I've found with a stock 6100 Dolly that once it was fully broken in, the stock 20" bar often wouldn't load the engine properly in NE hardwood IMO. (With a carefully filed chain, of course.)
So I got a 24" 84 DL, 3/8" pitch bar (what stihl calls 25"). It's happy with that buried in NE hardwood, and noodling sugar maple when buried. The clutch cover of the 6100 is one of the best at clearing the stringy chips from noodling. Of course when I don't need a long bar, a 20" is more maneuverable and safer. When it's useful, it can make you smile. :yes:

When cutting the exact same size of wood less than bar length (i.e. 16"), there is not an appreciable difference between using a 20" or 24" bar. The resistance on the engine from the extra weight of pulling and longer, and thus heavier chain pales in comparison to the friction of cutting.

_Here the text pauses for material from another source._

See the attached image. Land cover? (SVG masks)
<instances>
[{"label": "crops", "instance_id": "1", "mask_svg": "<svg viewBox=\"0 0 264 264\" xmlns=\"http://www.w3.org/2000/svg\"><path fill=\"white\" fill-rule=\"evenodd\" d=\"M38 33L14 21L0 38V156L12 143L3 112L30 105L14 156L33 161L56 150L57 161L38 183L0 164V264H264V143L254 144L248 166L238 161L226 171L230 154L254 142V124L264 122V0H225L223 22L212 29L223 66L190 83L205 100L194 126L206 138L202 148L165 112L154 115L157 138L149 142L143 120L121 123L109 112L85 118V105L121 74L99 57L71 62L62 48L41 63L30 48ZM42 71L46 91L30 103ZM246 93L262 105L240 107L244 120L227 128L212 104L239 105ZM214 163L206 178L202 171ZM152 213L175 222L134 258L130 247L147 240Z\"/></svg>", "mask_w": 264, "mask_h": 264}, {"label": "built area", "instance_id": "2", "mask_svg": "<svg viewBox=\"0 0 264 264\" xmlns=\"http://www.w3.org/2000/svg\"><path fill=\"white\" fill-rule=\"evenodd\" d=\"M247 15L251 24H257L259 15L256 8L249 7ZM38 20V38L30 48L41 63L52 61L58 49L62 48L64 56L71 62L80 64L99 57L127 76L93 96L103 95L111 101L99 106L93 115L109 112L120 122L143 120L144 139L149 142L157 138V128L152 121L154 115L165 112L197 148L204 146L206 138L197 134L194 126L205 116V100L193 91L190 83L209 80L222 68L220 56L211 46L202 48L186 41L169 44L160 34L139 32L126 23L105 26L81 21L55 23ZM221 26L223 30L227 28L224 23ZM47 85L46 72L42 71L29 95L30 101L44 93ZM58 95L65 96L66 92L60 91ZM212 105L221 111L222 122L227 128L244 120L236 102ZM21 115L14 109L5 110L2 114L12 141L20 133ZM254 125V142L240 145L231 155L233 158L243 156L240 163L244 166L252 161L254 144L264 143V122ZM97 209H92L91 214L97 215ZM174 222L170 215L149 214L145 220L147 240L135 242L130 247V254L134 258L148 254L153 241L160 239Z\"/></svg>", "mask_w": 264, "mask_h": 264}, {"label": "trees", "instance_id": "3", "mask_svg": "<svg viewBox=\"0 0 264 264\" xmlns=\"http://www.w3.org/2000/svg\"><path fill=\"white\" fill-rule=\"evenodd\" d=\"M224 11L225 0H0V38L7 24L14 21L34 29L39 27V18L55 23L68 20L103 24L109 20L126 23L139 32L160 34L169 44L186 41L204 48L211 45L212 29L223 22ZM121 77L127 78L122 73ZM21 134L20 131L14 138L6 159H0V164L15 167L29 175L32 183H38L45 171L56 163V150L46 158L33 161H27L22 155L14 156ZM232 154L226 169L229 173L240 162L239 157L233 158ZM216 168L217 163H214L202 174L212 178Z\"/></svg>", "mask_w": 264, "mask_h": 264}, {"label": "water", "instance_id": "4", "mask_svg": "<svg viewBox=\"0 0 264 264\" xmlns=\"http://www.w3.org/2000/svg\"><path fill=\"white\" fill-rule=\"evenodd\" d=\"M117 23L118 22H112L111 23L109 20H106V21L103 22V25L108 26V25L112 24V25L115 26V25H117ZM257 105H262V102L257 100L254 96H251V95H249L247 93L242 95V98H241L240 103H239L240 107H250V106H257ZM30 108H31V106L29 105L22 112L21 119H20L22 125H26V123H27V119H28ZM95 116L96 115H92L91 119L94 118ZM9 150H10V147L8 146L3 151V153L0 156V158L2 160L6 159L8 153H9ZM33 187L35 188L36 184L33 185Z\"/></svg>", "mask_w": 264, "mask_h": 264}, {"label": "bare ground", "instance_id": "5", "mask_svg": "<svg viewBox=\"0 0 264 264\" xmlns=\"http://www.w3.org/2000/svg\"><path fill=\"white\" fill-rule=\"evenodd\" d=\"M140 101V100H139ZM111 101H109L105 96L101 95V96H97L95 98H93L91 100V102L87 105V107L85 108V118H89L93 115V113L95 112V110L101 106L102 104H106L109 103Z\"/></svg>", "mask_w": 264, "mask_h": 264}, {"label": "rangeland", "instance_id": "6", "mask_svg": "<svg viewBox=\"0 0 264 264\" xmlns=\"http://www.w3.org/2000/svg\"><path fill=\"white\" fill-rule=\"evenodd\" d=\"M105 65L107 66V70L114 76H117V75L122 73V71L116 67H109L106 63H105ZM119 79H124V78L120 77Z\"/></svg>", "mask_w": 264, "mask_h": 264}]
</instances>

Taking a few thousandths off your rakers would be much better at "loading the engine properly" --- which is, by the way, not something that makes sense.
 
It would make sense if the saw is tuned rich and the load isn't enough to clean up 4 stroking to where it runs strong. But a buried 20" bar should be plenty enough load.
 
I've found with a stock 6100 Dolly that once it was fully broken in, the stock 20" bar often wouldn't load the engine properly in NE hardwood IMO. (With a carefully filed chain, of course.)
So I got a 24" 84 DL, 3/8" pitch bar (what stihl calls 25"). It's happy with that buried in NE hardwood, and noodling sugar maple when buried. The clutch cover of the 6100 is one of the best at clearing the stringy chips from noodling. Of course when I don't need a long bar, a 20" is more maneuverable and safer. When it's useful, it can make you smile. :yes:
Well maybe not all 60cc saws run like the 6100. I will try and get a 555 ordered and just put it the same wood and see. Sense the only difference is rev boost that won't matter in a 24in hickory. I can also just use the same bar and chain.
 
Used 460/046, 044/440, 372/365 are my choice personally. 365's are very cheap used and close to 372 power. My bb 372 was used to cut a 30" oak with a 20" bar no problem. Parts are easy to come by for those saws as well.